A: Let's try a more detailed description, but similar to Hagen's answer (as it is the most straightforward approach).
$$
\mathrm{d}(\overline{A},\overline{B})=\inf\{\mathrm{d}(a,b):a\in\overline{A},b\in\overline{B}\}\tag{1}
$$
and
$$
\mathrm{d}(A,B)=\inf\{\mathrm{d}(a,b):a\in A,b\in B\}\tag{2}
$$
Since $A\subset\overline{A}$ and $B\subset\overline{B}$, $\mathrm{d}(\overline{A},\overline{B})$ is the infimum over a larger set than $\mathrm{d}(A,B)$. Therefore,
$$
\mathrm{d}(\overline{A},\overline{B})\le\mathrm{d}(A,B)\tag{3}
$$
Now, suppose that for $\epsilon\gt0$,
$$
\mathrm{d}(A,B)=\mathrm{d}(\overline{A},\overline{B})+\epsilon\tag{4}
$$
that is, the inequality in $(3)$ is strict.

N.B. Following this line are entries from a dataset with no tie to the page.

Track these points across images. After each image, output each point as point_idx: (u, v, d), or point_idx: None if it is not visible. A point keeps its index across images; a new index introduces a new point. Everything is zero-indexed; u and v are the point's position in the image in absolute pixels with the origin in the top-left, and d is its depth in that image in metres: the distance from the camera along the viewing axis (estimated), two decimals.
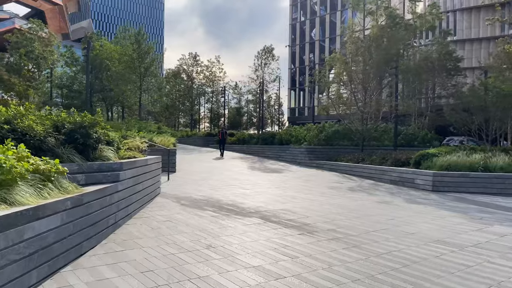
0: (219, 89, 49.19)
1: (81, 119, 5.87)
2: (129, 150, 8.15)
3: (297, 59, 73.89)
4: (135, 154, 8.25)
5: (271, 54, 37.52)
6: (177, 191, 10.48)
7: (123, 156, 7.60)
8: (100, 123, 6.15)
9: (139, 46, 32.52)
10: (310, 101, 72.26)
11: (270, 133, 29.60)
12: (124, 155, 7.63)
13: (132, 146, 8.64)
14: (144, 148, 9.22)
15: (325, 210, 8.50)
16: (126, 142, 8.24)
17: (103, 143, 6.28)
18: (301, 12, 75.09)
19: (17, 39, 36.75)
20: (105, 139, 6.31)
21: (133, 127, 21.00)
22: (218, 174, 15.45)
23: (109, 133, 6.88)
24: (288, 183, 13.49)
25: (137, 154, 8.38)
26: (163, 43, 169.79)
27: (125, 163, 6.43)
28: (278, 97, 49.29)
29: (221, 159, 23.66)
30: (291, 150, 23.85)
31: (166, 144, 16.12)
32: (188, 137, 41.22)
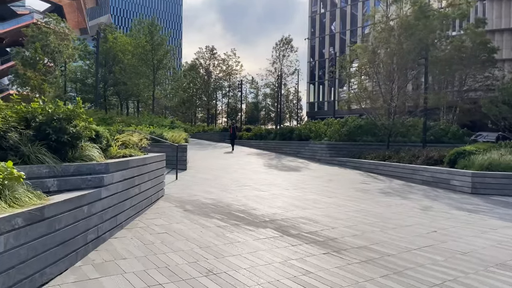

Definition $(1)$ says that we can find an $\overline{a}\in\overline{A}$ and a $\overline{b}\in\overline{B}$ so that
$$
\mathrm{d}(\overline{a},\overline{b})\lt\mathrm{d}(\overline{A},\overline{B})+\frac\epsilon3\tag{5}
$$
By the definition of closure, we can find $a\in A$ so that
$$
\mathrm{d}(a,\overline{a})\lt\frac\epsilon3\tag{6}
$$
and $b\in B$ so that
$$
\mathrm{d}(b,\overline{b})\lt\frac\epsilon3\tag{7}
$$
By $(5)$, $(6)$, $(7)$, and the triangle inequality, we get
$$
\begin{align}
\mathrm{d}(a,b)
&\le\mathrm{d}(a,\overline{a})+\mathrm{d}(\overline{a},\overline{b})+\mathrm{d}(b,\overline{b})\\[3pt]
&\lt\frac\epsilon3+\mathrm{d}(\overline{A},\overline{B})+\frac\epsilon3+\frac\epsilon3\\
&=\mathrm{d}(\overline{A},\overline{B})+\epsilon\tag{8}
\end{align}
$$
But by $(2)$
$$
\begin{align}
\mathrm{d}(A,B)
&\le\mathrm{d}(a,b)\\
&\lt\mathrm{d}(\overline{A},\overline{B})+\epsilon
\end{align}\tag{9}
$$
which contradicts $(4)$. Therefore,
$$
\mathrm{d}(\overline{A},\overline{B})=\mathrm{d}(A,B)\tag{10}
$$
A: Note, why do you always have $d(A,B)\geq d(\bar{A},\bar{B})$?
if $d(\bar{A},\bar{B}) = d$ then $\exists x_1,x_2,...\in \bar{A}$ and $y_1,y_2,...\in \bar{B}$, for $\epsilon>0$, $\exists N$ such that $d(x_n,y_n)\leq d+\epsilon$ for $n>N$
now find a sequence $x_1',x_2',...\in A$ and $y_1',y_2',...\in B$ which also does the job, i.e.
for $\epsilon>0$, $\exists N$ such that $d(x_n',y_n')\leq d+\epsilon$ for $n>N$ (how? use definition of closure)
For a proper proof: Distance between two sets in a metric space is equal to the distance between their closures
A: The direction $d(A,B)\ge d(\bar A,\bar B)$ has nothing to do specifically with cloures. It follows simply from $A\subseteq \bar A$, $B\subseteq \bar B$ and that we take the infimium over a larger set of values.
Assume $\epsilon:=d(A,B)-d(\bar A,\bar B)>0$. Find points $a'\in \bar A$, $b'\in\bar B$ width $d(a',b')<d(\bar A,\bar B)+\frac\epsilon 3$ and $a\in A$, $b\in B$ with $d(a,a')<\frac\epsilon3$, $d(b,b')<\frac\epsilon3$.